Source material>

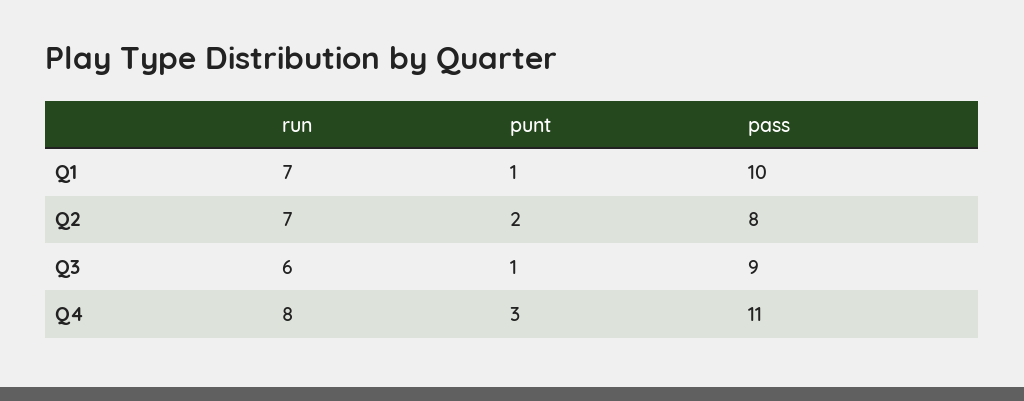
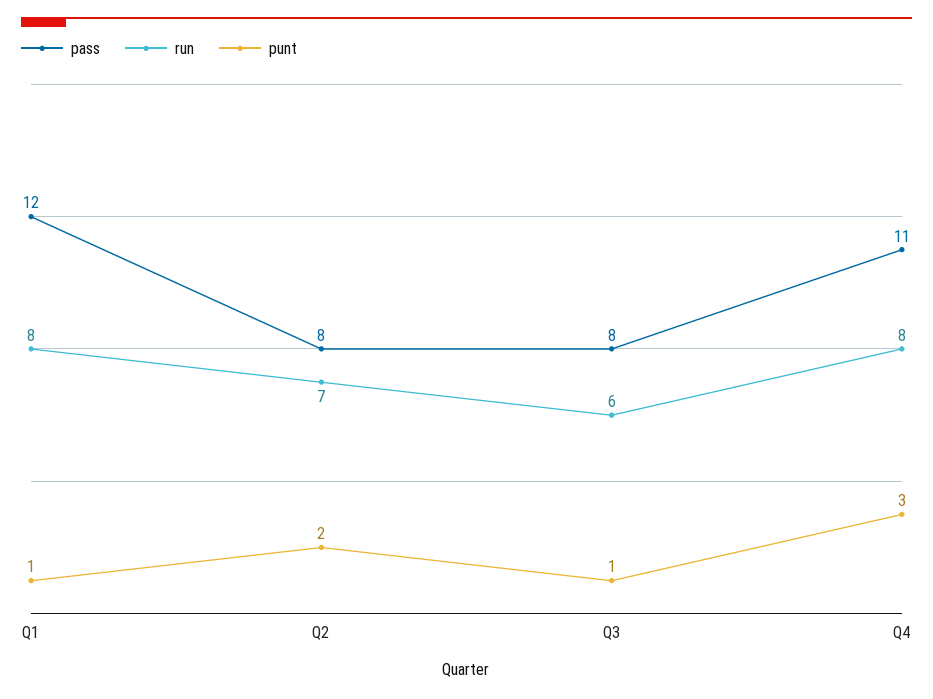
  {
    "run": {
-     "Q1": 7,
+     "Q1": 8,
      "Q2": 7,
      "Q3": 6,
      "Q4": 8
    },
    "punt": {
      "Q1": 1,
      "Q2": 2,
      "Q3": 1,
      "Q4": 3
    },
    "pass": {
-     "Q1": 10,
+     "Q1": 12,
      "Q2": 8,
-     "Q3": 9,
+     "Q3": 8,
      "Q4": 11
    }
  }

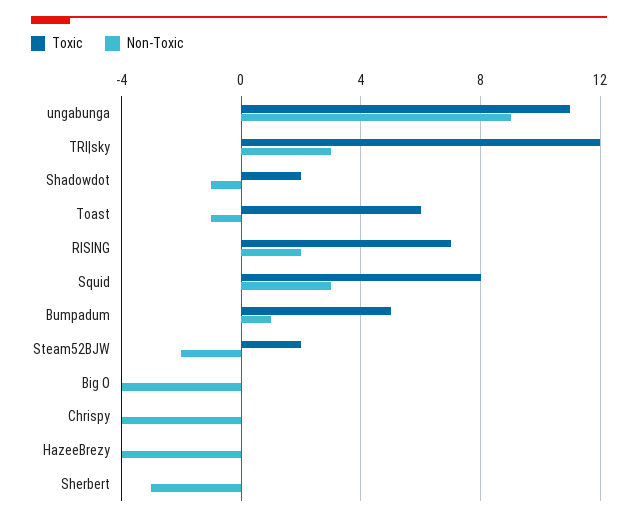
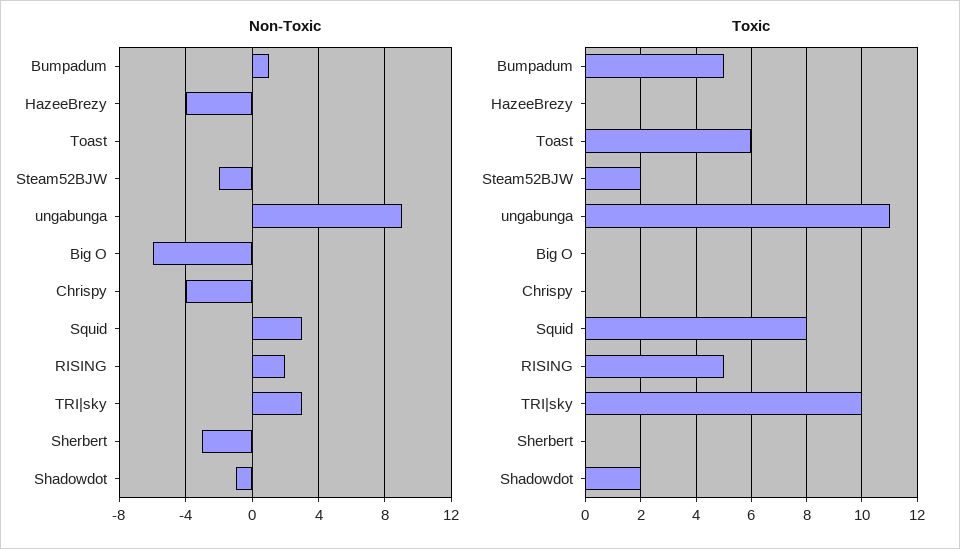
  {
    "Toxic": {
      "ungabunga": 11,
-     "TRI|sky": 12,
+     "TRI|sky": 10,
      "Shadowdot": 2,
      "Toast": 6,
-     "RISING": 7,
+     "RISING": 5,
      "Squid": 8,
      "Bumpadum": 5,
      "Steam52BJW": 2,
      "Big O": 0,
      "Chrispy": 0,
      "HazeeBrezy": 0,
      "Sherbert": 0
    },
    "Non-Toxic": {
      "ungabunga": 9,
      "TRI|sky": 3,
      "Shadowdot": -1,
-     "Toast": -1,
+     "Toast": 0,
      "RISING": 2,
      "Squid": 3,
      "Bumpadum": 1,
      "Steam52BJW": -2,
-     "Big O": -4,
+     "Big O": -6,
      "Chrispy": -4,
      "HazeeBrezy": -4,
      "Sherbert": -3
    }
  }

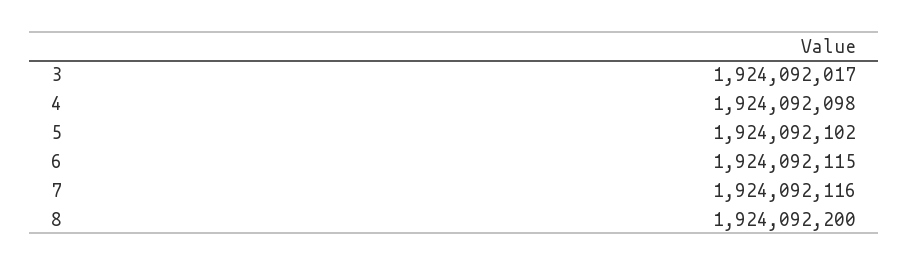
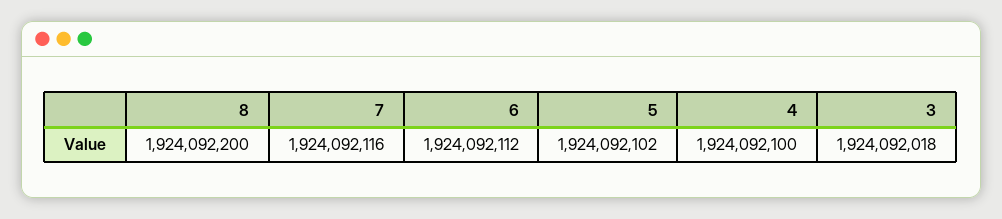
  {
-   "3": 1924092017,
+   "3": 1924092018,
-   "4": 1924092098,
+   "4": 1924092100,
    "5": 1924092102,
-   "6": 1924092115,
+   "6": 1924092112,
    "7": 1924092116,
    "8": 1924092200
  }

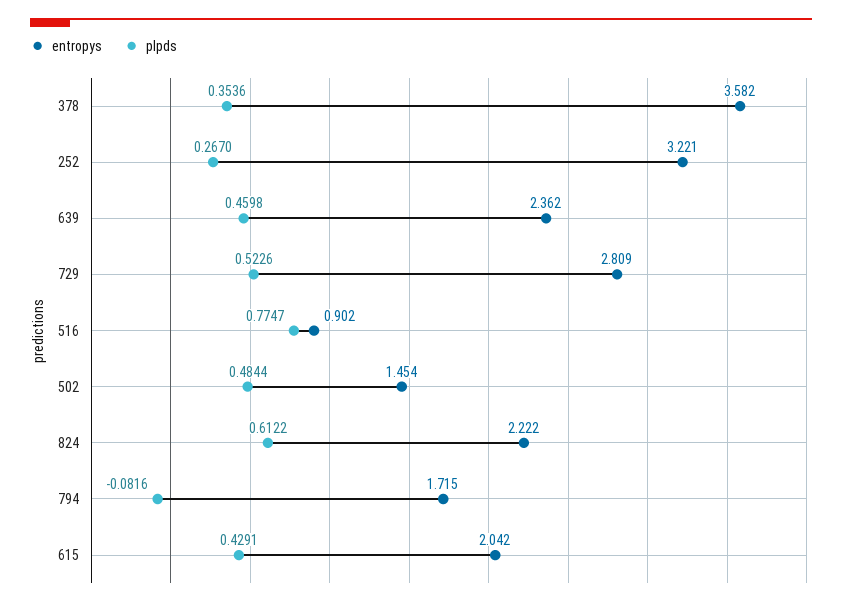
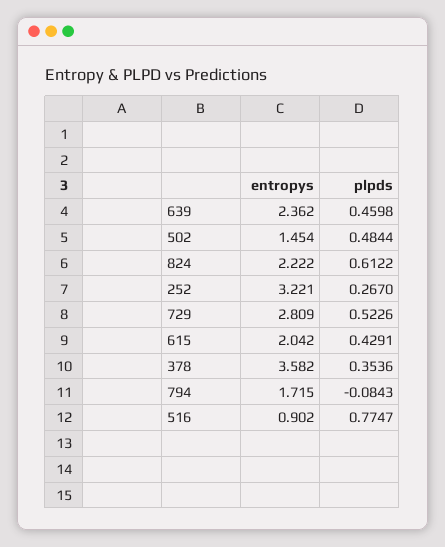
  {
    "entropys": {
      "378": 3.582,
      "252": 3.221,
      "639": 2.362,
      "729": 2.809,
      "516": 0.902,
      "502": 1.454,
      "824": 2.222,
      "794": 1.715,
      "615": 2.042
    },
    "plpds": {
      "378": 0.3536,
      "252": 0.267,
      "639": 0.4598,
      "729": 0.5226,
      "516": 0.7747,
      "502": 0.4844,
      "824": 0.6122,
-     "794": -0.0816,
+     "794": -0.0843,
      "615": 0.4291
    }
  }

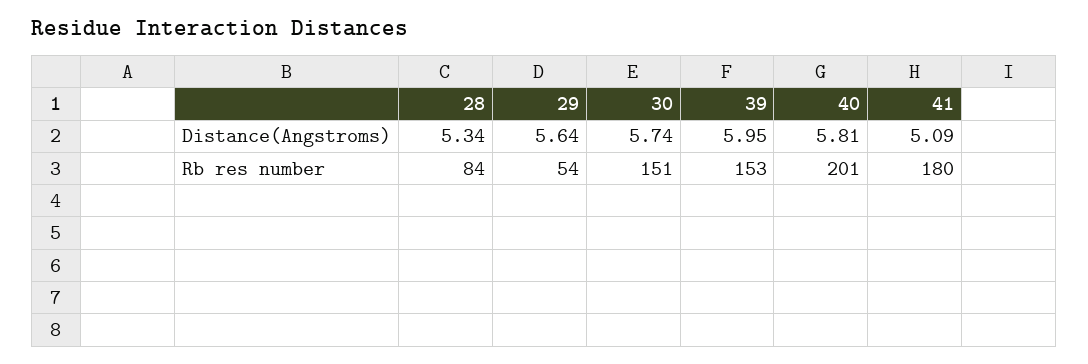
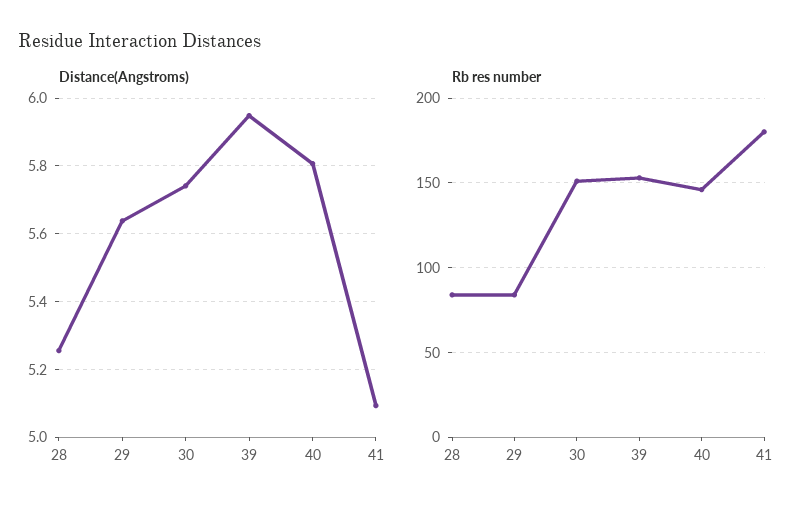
  {
    "Distance(Angstroms)": {
-     "28": 5.34,
+     "28": 5.26,
      "29": 5.64,
      "30": 5.74,
      "39": 5.95,
      "40": 5.81,
      "41": 5.09
    },
    "Rb res number": {
      "28": 84,
-     "29": 54,
+     "29": 85,
      "30": 151,
      "39": 153,
-     "40": 201,
+     "40": 145,
      "41": 180
    }
  }

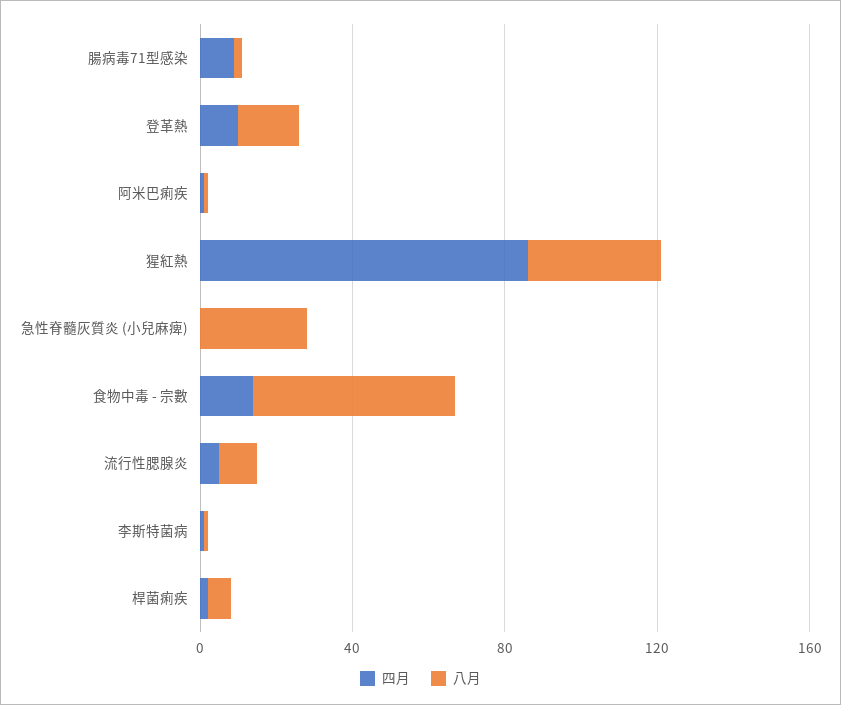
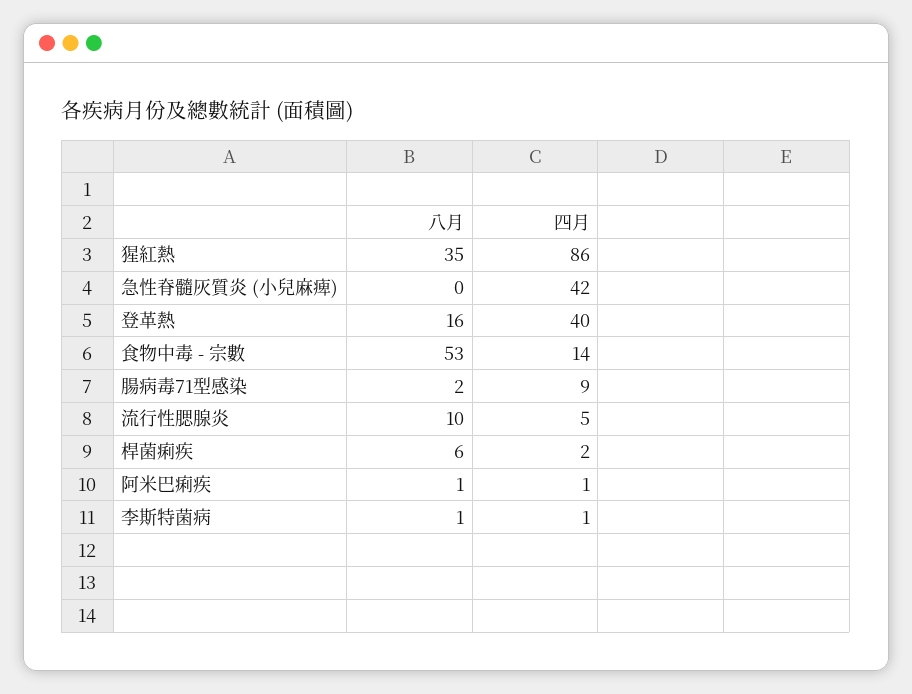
  {
    "四月": {
      "腸病毒71型感染": 9,
-     "登革熱": 10,
+     "登革熱": 40,
      "阿米巴痢疾": 1,
      "猩紅熱": 86,
-     "急性脊髓灰質炎 (小兒麻痺)": 0,
+     "急性脊髓灰質炎 (小兒麻痺)": 42,
      "食物中毒 - 宗數": 14,
      "流行性腮腺炎": 5,
      "李斯特菌病": 1,
      "桿菌痢疾": 2
    },
    "八月": {
      "腸病毒71型感染": 2,
      "登革熱": 16,
      "阿米巴痢疾": 1,
      "猩紅熱": 35,
-     "急性脊髓灰質炎 (小兒麻痺)": 30,
+     "急性脊髓灰質炎 (小兒麻痺)": 0,
      "食物中毒 - 宗數": 53,
      "流行性腮腺炎": 10,
      "李斯特菌病": 1,
      "桿菌痢疾": 6
    }
  }

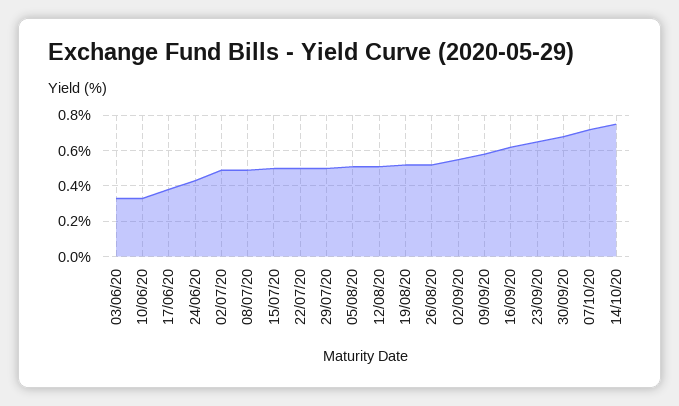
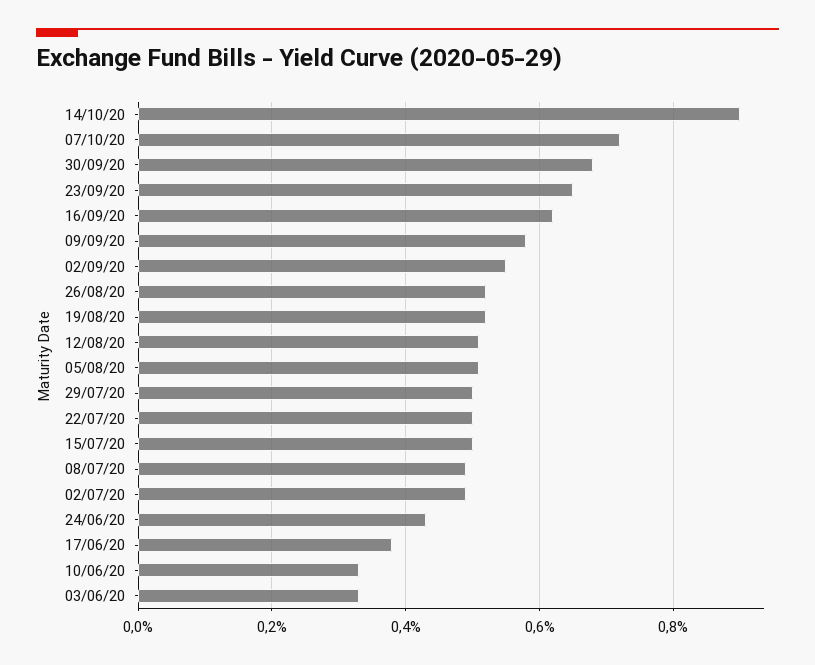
  {
    "03/06/20": 0.35,
    "10/06/20": 0.35,
    "17/06/20": 0.4,
    "24/06/20": 0.45,
    "02/07/20": 0.5,
    "08/07/20": 0.5,
    "15/07/20": 0.5,
    "22/07/20": 0.5,
    "29/07/20": 0.5,
    "05/08/20": 0.5,
    "12/08/20": 0.5,
    "19/08/20": 0.5,
    "26/08/20": 0.5,
    "02/09/20": 0.55,
    "09/09/20": 0.6,
    "16/09/20": 0.6,
    "23/09/20": 0.65,
    "30/09/20": 0.7,
    "07/10/20": 0.7,
-   "14/10/20": 0.75
+   "14/10/20": 0.9
  }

What is required>
Return all of the entries word for word, but omit the pictures.

Expected output>
  {
    "run": {
-     "Q1": 7,
+     "Q1": 8,
      "Q2": 7,
      "Q3": 6,
      "Q4": 8
    },
    "punt": {
      "Q1": 1,
      "Q2": 2,
      "Q3": 1,
      "Q4": 3
    },
    "pass": {
-     "Q1": 10,
+     "Q1": 12,
      "Q2": 8,
-     "Q3": 9,
+     "Q3": 8,
      "Q4": 11
    }
  }

  {
    "Toxic": {
      "ungabunga": 11,
-     "TRI|sky": 12,
+     "TRI|sky": 10,
      "Shadowdot": 2,
      "Toast": 6,
-     "RISING": 7,
+     "RISING": 5,
      "Squid": 8,
      "Bumpadum": 5,
      "Steam52BJW": 2,
      "Big O": 0,
      "Chrispy": 0,
      "HazeeBrezy": 0,
      "Sherbert": 0
    },
    "Non-Toxic": {
      "ungabunga": 9,
      "TRI|sky": 3,
      "Shadowdot": -1,
-     "Toast": -1,
+     "Toast": 0,
      "RISING": 2,
      "Squid": 3,
      "Bumpadum": 1,
      "Steam52BJW": -2,
-     "Big O": -4,
+     "Big O": -6,
      "Chrispy": -4,
      "HazeeBrezy": -4,
      "Sherbert": -3
    }
  }

  {
-   "3": 1924092017,
+   "3": 1924092018,
-   "4": 1924092098,
+   "4": 1924092100,
    "5": 1924092102,
-   "6": 1924092115,
+   "6": 1924092112,
    "7": 1924092116,
    "8": 1924092200
  }

  {
    "entropys": {
      "378": 3.582,
      "252": 3.221,
      "639": 2.362,
      "729": 2.809,
      "516": 0.902,
      "502": 1.454,
      "824": 2.222,
      "794": 1.715,
      "615": 2.042
    },
    "plpds": {
      "378": 0.3536,
      "252": 0.267,
      "639": 0.4598,
      "729": 0.5226,
      "516": 0.7747,
      "502": 0.4844,
      "824": 0.6122,
-     "794": -0.0816,
+     "794": -0.0843,
      "615": 0.4291
    }
  }

  {
    "Distance(Angstroms)": {
-     "28": 5.34,
+     "28": 5.26,
      "29": 5.64,
      "30": 5.74,
      "39": 5.95,
      "40": 5.81,
      "41": 5.09
    },
    "Rb res number": {
      "28": 84,
-     "29": 54,
+     "29": 85,
      "30": 151,
      "39": 153,
-     "40": 201,
+     "40": 145,
      "41": 180
    }
  }

  {
    "四月": {
      "腸病毒71型感染": 9,
-     "登革熱": 10,
+     "登革熱": 40,
      "阿米巴痢疾": 1,
      "猩紅熱": 86,
-     "急性脊髓灰質炎 (小兒麻痺)": 0,
+     "急性脊髓灰質炎 (小兒麻痺)": 42,
      "食物中毒 - 宗數": 14,
      "流行性腮腺炎": 5,
      "李斯特菌病": 1,
      "桿菌痢疾": 2
    },
    "八月": {
      "腸病毒71型感染": 2,
      "登革熱": 16,
      "阿米巴痢疾": 1,
      "猩紅熱": 35,
-     "急性脊髓灰質炎 (小兒麻痺)": 30,
+     "急性脊髓灰質炎 (小兒麻痺)": 0,
      "食物中毒 - 宗數": 53,
      "流行性腮腺炎": 10,
      "李斯特菌病": 1,
      "桿菌痢疾": 6
    }
  }

  {
    "03/06/20": 0.35,
    "10/06/20": 0.35,
    "17/06/20": 0.4,
    "24/06/20": 0.45,
    "02/07/20": 0.5,
    "08/07/20": 0.5,
    "15/07/20": 0.5,
    "22/07/20": 0.5,
    "29/07/20": 0.5,
    "05/08/20": 0.5,
    "12/08/20": 0.5,
    "19/08/20": 0.5,
    "26/08/20": 0.5,
    "02/09/20": 0.55,
    "09/09/20": 0.6,
    "16/09/20": 0.6,
    "23/09/20": 0.65,
    "30/09/20": 0.7,
    "07/10/20": 0.7,
-   "14/10/20": 0.75
+   "14/10/20": 0.9
  }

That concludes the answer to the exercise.